(733a) Sub-Ambient Temperature Gas Separation Performance of Phosphazene Membranes
The trade-off in membrane performance between permeability and selectivity is well-known. Processes that increase permeability often result in decreases in selectivity. Understanding the interaction between these two fundamental characteristics is critical to the development of more effective membrane separation processes. In this paper, several polyphosphazene membranes will be discussed in terms of their permeability, selectivity, and their physical and chemical characteristics. Polyphosphazenes are materials that have a backbone comprised of alternating phosphorus and nitrogen atoms. Each phosphorus atom is pentavalent, which leaves two points through which pendant groups can be attached. The pendant groups largely dictate the properties of the polymers. For example, the most direct influence of the pendant groups is observed through the glass transition temperature. For example, linear organic pendant groups such as alkyl and perfluorinated alkyl impart a rubbery character to the polymers as observed in a low glass transition temperature. Likewise, bulkier groups such as substituted phenols give the materials higher glass transition temperatures, an in some cases, varying degrees of crystallinity.

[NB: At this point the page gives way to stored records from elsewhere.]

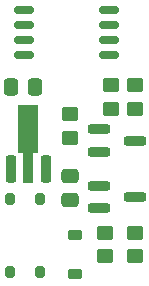
<source format=gbr>
%TF.GenerationSoftware,KiCad,Pcbnew,9.0.6*%
%TF.CreationDate,2025-11-24T18:54:56-06:00*%
%TF.ProjectId,Endor_N_scale_bassic_DCC_decoder_mk1,456e646f-725f-44e5-9f73-63616c655f62,rev?*%
%TF.SameCoordinates,Original*%
%TF.FileFunction,Paste,Top*%
%TF.FilePolarity,Positive*%
%FSLAX46Y46*%
G04 Gerber Fmt 4.6, Leading zero omitted, Abs format (unit mm)*
G04 Created by KiCad (PCBNEW 9.0.6) date 2025-11-24 18:54:56*
%MOMM*%
%LPD*%
G01*
G04 APERTURE LIST*
G04 Aperture macros list*
%AMRoundRect*
0 Rectangle with rounded corners*
0 $1 Rounding radius*
0 $2 $3 $4 $5 $6 $7 $8 $9 X,Y pos of 4 corners*
0 Add a 4 corners polygon primitive as box body*
4,1,4,$2,$3,$4,$5,$6,$7,$8,$9,$2,$3,0*
0 Add four circle primitives for the rounded corners*
1,1,$1+$1,$2,$3*
1,1,$1+$1,$4,$5*
1,1,$1+$1,$6,$7*
1,1,$1+$1,$8,$9*
0 Add four rect primitives between the rounded corners*
20,1,$1+$1,$2,$3,$4,$5,0*
20,1,$1+$1,$4,$5,$6,$7,0*
20,1,$1+$1,$6,$7,$8,$9,0*
20,1,$1+$1,$8,$9,$2,$3,0*%
%AMFreePoly0*
4,1,9,5.362500,-0.866500,1.237500,-0.866500,1.237500,-0.450000,-1.237500,-0.450000,-1.237500,0.450000,1.237500,0.450000,1.237500,0.866500,5.362500,0.866500,5.362500,-0.866500,5.362500,-0.866500,$1*%
G04 Aperture macros list end*
%ADD10RoundRect,0.200000X-0.750000X-0.200000X0.750000X-0.200000X0.750000X0.200000X-0.750000X0.200000X0*%
%ADD11RoundRect,0.225000X0.225000X-0.925000X0.225000X0.925000X-0.225000X0.925000X-0.225000X-0.925000X0*%
%ADD12FreePoly0,90.000000*%
%ADD13RoundRect,0.162500X-0.650000X-0.162500X0.650000X-0.162500X0.650000X0.162500X-0.650000X0.162500X0*%
%ADD14RoundRect,0.250000X0.450000X-0.350000X0.450000X0.350000X-0.450000X0.350000X-0.450000X-0.350000X0*%
%ADD15RoundRect,0.225000X0.375000X-0.225000X0.375000X0.225000X-0.375000X0.225000X-0.375000X-0.225000X0*%
%ADD16RoundRect,0.200000X0.200000X-0.300000X0.200000X0.300000X-0.200000X0.300000X-0.200000X-0.300000X0*%
%ADD17RoundRect,0.250000X0.337500X0.475000X-0.337500X0.475000X-0.337500X-0.475000X0.337500X-0.475000X0*%
%ADD18RoundRect,0.250000X0.475000X-0.337500X0.475000X0.337500X-0.475000X0.337500X-0.475000X-0.337500X0*%
G04 APERTURE END LIST*
D10*
%TO.C,Q2*%
X100500000Y-94050000D03*
X100500000Y-95950000D03*
X103500000Y-95000000D03*
%TD*%
%TO.C,Q1*%
X100500000Y-89275000D03*
X100500000Y-91175000D03*
X103500000Y-90225000D03*
%TD*%
D11*
%TO.C,U2*%
X96000000Y-92650000D03*
D12*
X94500000Y-92562500D03*
D11*
X93000000Y-92650000D03*
%TD*%
D13*
%TO.C,U1*%
X94162500Y-79190000D03*
X94162500Y-80460000D03*
X94162500Y-81730000D03*
X94162500Y-83000000D03*
X101337500Y-83000000D03*
X101337500Y-81730000D03*
X101337500Y-80460000D03*
X101337500Y-79190000D03*
%TD*%
D14*
%TO.C,R5*%
X103500000Y-98000000D03*
X103500000Y-100000000D03*
%TD*%
%TO.C,R4*%
X101000000Y-98000000D03*
X101000000Y-100000000D03*
%TD*%
%TO.C,R3*%
X101500000Y-87500000D03*
X101500000Y-85500000D03*
%TD*%
%TO.C,R2*%
X103500000Y-85500000D03*
X103500000Y-87500000D03*
%TD*%
%TO.C,R1*%
X98000000Y-90000000D03*
X98000000Y-88000000D03*
%TD*%
D15*
%TO.C,D2*%
X98500000Y-101500000D03*
X98500000Y-98200000D03*
%TD*%
D16*
%TO.C,D1*%
X92960000Y-95200000D03*
X95500000Y-95200000D03*
X95500000Y-101350000D03*
X92960000Y-101350000D03*
%TD*%
D17*
%TO.C,C2*%
X93000000Y-85700000D03*
X95075000Y-85700000D03*
%TD*%
D18*
%TO.C,C1*%
X98000000Y-95275000D03*
X98000000Y-93200000D03*
%TD*%
M02*

</source>
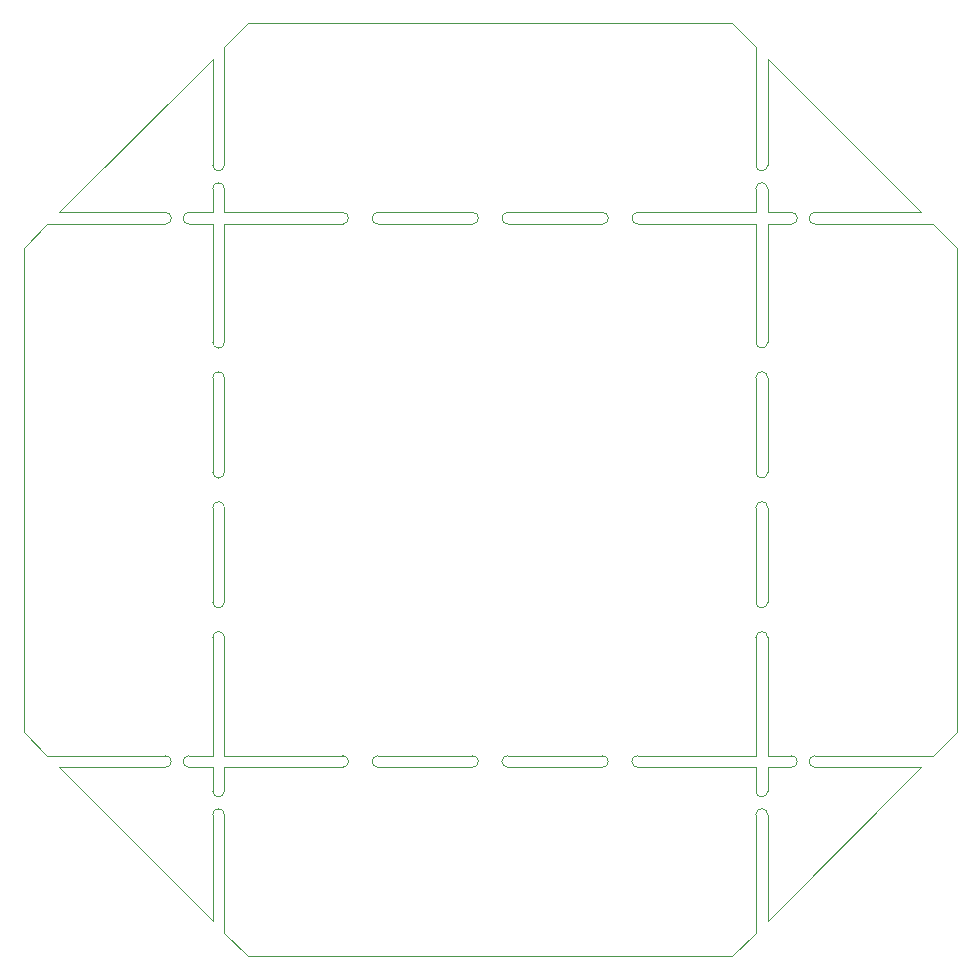
<source format=gbr>
%TF.GenerationSoftware,KiCad,Pcbnew,(5.1.6)-1*%
%TF.CreationDate,2020-10-25T22:56:54+03:00*%
%TF.ProjectId,modular-development-board,6d6f6475-6c61-4722-9d64-6576656c6f70,rev?*%
%TF.SameCoordinates,Original*%
%TF.FileFunction,Profile,NP*%
%FSLAX46Y46*%
G04 Gerber Fmt 4.6, Leading zero omitted, Abs format (unit mm)*
G04 Created by KiCad (PCBNEW (5.1.6)-1) date 2020-10-25 22:56:54*
%MOMM*%
%LPD*%
G01*
G04 APERTURE LIST*
%TA.AperFunction,Profile*%
%ADD10C,0.050000*%
%TD*%
G04 APERTURE END LIST*
D10*
X58000000Y-54000000D02*
X48000000Y-54000000D01*
X48000000Y-54000000D02*
X48000000Y-64000000D01*
X98000000Y-100000000D02*
G75*
G02*
X98000000Y-99000000I0J500000D01*
G01*
X98000000Y-99000000D02*
X108000000Y-99000000D01*
X94000000Y-99000000D02*
X96000000Y-99000000D01*
X96000000Y-99000000D02*
G75*
G02*
X96000000Y-100000000I0J-500000D01*
G01*
X98000000Y-100000000D02*
X107000000Y-100000000D01*
X94000000Y-100000000D02*
X96000000Y-100000000D01*
X93000000Y-104000000D02*
G75*
G02*
X94000000Y-104000000I500000J0D01*
G01*
X94000000Y-104000000D02*
X94000000Y-113000000D01*
X94000000Y-102000000D02*
G75*
G02*
X93000000Y-102000000I-500000J0D01*
G01*
X94000000Y-100000000D02*
X94000000Y-102000000D01*
X93000000Y-100000000D02*
X93000000Y-102000000D01*
X93000000Y-104000000D02*
X93000000Y-114000000D01*
X47000000Y-100000000D02*
X47000000Y-102000000D01*
X47000000Y-104000000D02*
X47000000Y-113000000D01*
X48000000Y-102000000D02*
G75*
G02*
X47000000Y-102000000I-500000J0D01*
G01*
X48000000Y-104000000D02*
X48000000Y-114000000D01*
X47000000Y-104000000D02*
G75*
G02*
X48000000Y-104000000I500000J0D01*
G01*
X48000000Y-100000000D02*
X48000000Y-102000000D01*
X45000000Y-100000000D02*
G75*
G02*
X45000000Y-99000000I0J500000D01*
G01*
X43000000Y-100000000D02*
X34000000Y-100000000D01*
X47000000Y-99000000D02*
X45000000Y-99000000D01*
X47000000Y-100000000D02*
X45000000Y-100000000D01*
X43000000Y-99000000D02*
G75*
G02*
X43000000Y-100000000I0J-500000D01*
G01*
X43000000Y-99000000D02*
X33000000Y-99000000D01*
X47000000Y-54000000D02*
X45000000Y-54000000D01*
X43000000Y-53000000D02*
X34000000Y-53000000D01*
X43000000Y-53000000D02*
G75*
G02*
X43000000Y-54000000I0J-500000D01*
G01*
X45000000Y-54000000D02*
G75*
G02*
X45000000Y-53000000I0J500000D01*
G01*
X47000000Y-53000000D02*
X45000000Y-53000000D01*
X43000000Y-54000000D02*
X33000000Y-54000000D01*
X48000000Y-53000000D02*
X48000000Y-51000000D01*
X47000000Y-49000000D02*
X47000000Y-40000000D01*
X47000000Y-51000000D02*
G75*
G02*
X48000000Y-51000000I500000J0D01*
G01*
X48000000Y-49000000D02*
G75*
G02*
X47000000Y-49000000I-500000J0D01*
G01*
X48000000Y-49000000D02*
X48000000Y-39000000D01*
X47000000Y-53000000D02*
X47000000Y-51000000D01*
X93000000Y-49000000D02*
X93000000Y-39000000D01*
X93000000Y-51000000D02*
G75*
G02*
X94000000Y-51000000I500000J0D01*
G01*
X94000000Y-49000000D02*
X94000000Y-40000000D01*
X94000000Y-49000000D02*
G75*
G02*
X93000000Y-49000000I-500000J0D01*
G01*
X94000000Y-53000000D02*
X94000000Y-51000000D01*
X93000000Y-53000000D02*
X93000000Y-51000000D01*
X96000000Y-53000000D02*
G75*
G02*
X96000000Y-54000000I0J-500000D01*
G01*
X98000000Y-54000000D02*
G75*
G02*
X98000000Y-53000000I0J500000D01*
G01*
X98000000Y-54000000D02*
X108000000Y-54000000D01*
X98000000Y-53000000D02*
X107000000Y-53000000D01*
X34000000Y-53000000D02*
X47000000Y-40000000D01*
X107000000Y-53000000D02*
X94000000Y-40000000D01*
X94000000Y-53000000D02*
X96000000Y-53000000D01*
X107000000Y-100000000D02*
X94000000Y-113000000D01*
X34000000Y-100000000D02*
X47000000Y-113000000D01*
X48000000Y-75000000D02*
G75*
G02*
X47000000Y-75000000I-500000J0D01*
G01*
X47000000Y-67000000D02*
X47000000Y-75000000D01*
X48000000Y-75000000D02*
X48000000Y-67000000D01*
X47000000Y-78000000D02*
X47000000Y-86000000D01*
X47000000Y-78000000D02*
G75*
G02*
X48000000Y-78000000I500000J0D01*
G01*
X48000000Y-86000000D02*
X48000000Y-78000000D01*
X93000000Y-78000000D02*
G75*
G02*
X94000000Y-78000000I500000J0D01*
G01*
X94000000Y-75000000D02*
X94000000Y-67000000D01*
X93000000Y-78000000D02*
X93000000Y-86000000D01*
X93000000Y-67000000D02*
X93000000Y-75000000D01*
X94000000Y-75000000D02*
G75*
G02*
X93000000Y-75000000I-500000J0D01*
G01*
X94000000Y-86000000D02*
X94000000Y-78000000D01*
X72000000Y-100000000D02*
G75*
G02*
X72000000Y-99000000I0J500000D01*
G01*
X61000000Y-100000000D02*
X69000000Y-100000000D01*
X80000000Y-99000000D02*
X72000000Y-99000000D01*
X69000000Y-99000000D02*
G75*
G02*
X69000000Y-100000000I0J-500000D01*
G01*
X72000000Y-100000000D02*
X80000000Y-100000000D01*
X69000000Y-99000000D02*
X61000000Y-99000000D01*
X61000000Y-54000000D02*
X69000000Y-54000000D01*
X69000000Y-53000000D02*
X61000000Y-53000000D01*
X72000000Y-54000000D02*
X80000000Y-54000000D01*
X80000000Y-53000000D02*
X72000000Y-53000000D01*
X72000000Y-54000000D02*
G75*
G02*
X72000000Y-53000000I0J500000D01*
G01*
X69000000Y-53000000D02*
G75*
G02*
X69000000Y-54000000I0J-500000D01*
G01*
X94000000Y-86000000D02*
G75*
G02*
X93000000Y-86000000I-500000J0D01*
G01*
X93000000Y-89000000D02*
G75*
G02*
X94000000Y-89000000I500000J0D01*
G01*
X94000000Y-64000000D02*
G75*
G02*
X93000000Y-64000000I-500000J0D01*
G01*
X93000000Y-67000000D02*
G75*
G02*
X94000000Y-67000000I500000J0D01*
G01*
X48000000Y-64000000D02*
G75*
G02*
X47000000Y-64000000I-500000J0D01*
G01*
X47000000Y-67000000D02*
G75*
G02*
X48000000Y-67000000I500000J0D01*
G01*
X47000000Y-89000000D02*
G75*
G02*
X48000000Y-89000000I500000J0D01*
G01*
X48000000Y-86000000D02*
G75*
G02*
X47000000Y-86000000I-500000J0D01*
G01*
X58000000Y-99000000D02*
G75*
G02*
X58000000Y-100000000I0J-500000D01*
G01*
X61000000Y-100000000D02*
G75*
G02*
X61000000Y-99000000I0J500000D01*
G01*
X83000000Y-100000000D02*
G75*
G02*
X83000000Y-99000000I0J500000D01*
G01*
X80000000Y-99000000D02*
G75*
G02*
X80000000Y-100000000I0J-500000D01*
G01*
X83000000Y-54000000D02*
G75*
G02*
X83000000Y-53000000I0J500000D01*
G01*
X80000000Y-53000000D02*
G75*
G02*
X80000000Y-54000000I0J-500000D01*
G01*
X61000000Y-54000000D02*
G75*
G02*
X61000000Y-53000000I0J500000D01*
G01*
X58000000Y-53000000D02*
G75*
G02*
X58000000Y-54000000I0J-500000D01*
G01*
X47000000Y-89000000D02*
X47000000Y-99000000D01*
X48000000Y-99000000D02*
X48000000Y-89000000D01*
X94000000Y-89000000D02*
X94000000Y-99000000D01*
X93000000Y-99000000D02*
X93000000Y-89000000D01*
X94000000Y-64000000D02*
X94000000Y-54000000D01*
X93000000Y-54000000D02*
X93000000Y-64000000D01*
X83000000Y-54000000D02*
X93000000Y-54000000D01*
X93000000Y-53000000D02*
X83000000Y-53000000D01*
X47000000Y-64000000D02*
X47000000Y-54000000D01*
X48000000Y-53000000D02*
X58000000Y-53000000D01*
X83000000Y-100000000D02*
X93000000Y-100000000D01*
X93000000Y-99000000D02*
X83000000Y-99000000D01*
X58000000Y-99000000D02*
X48000000Y-99000000D01*
X48000000Y-100000000D02*
X58000000Y-100000000D01*
X50000000Y-37000000D02*
X48000000Y-39000000D01*
X93000000Y-39000000D02*
X91000000Y-37000000D01*
X108000000Y-99000000D02*
X110000000Y-97000000D01*
X110000000Y-56000000D02*
X108000000Y-54000000D01*
X50000000Y-116000000D02*
X48000000Y-114000000D01*
X93000000Y-114000000D02*
X91000000Y-116000000D01*
X31000000Y-97000000D02*
X33000000Y-99000000D01*
X33000000Y-54000000D02*
X31000000Y-56000000D01*
X31000000Y-56000000D02*
X31000000Y-97000000D01*
X50000000Y-116000000D02*
X91000000Y-116000000D01*
X110000000Y-56000000D02*
X110000000Y-97000000D01*
X94000000Y-54000000D02*
X96000000Y-54000000D01*
X50000000Y-37000000D02*
X91000000Y-37000000D01*
M02*

</source>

In this paper, several new polyphosphazenes with varying glass transition temperatures will be discussed. Chemical and physical characterization data will be presented as well as gas permeability measurements ranging in temperature from -30 ºC to 75 ºC. Additionally, ideal separation factors will be discussed facilitating a discussion of the relative effects of temperature on each parameter. In general, for the polyphosphazenes to be reported in this paper, permeability decreases and the selectivity increases as the temperature is lowered. Depending on the structure, the relative magnitudes of each parameter change can vary resulting in either improvement or a reduction in performance. Data will be presented in a Robeson-type permeability-separation factor plot that shows an overall improvement in membrane performance as the temperature is decreased where loss in permeability is more than compensated for by an increase in selectivity. Gases studied include CO2, H2, and CH4.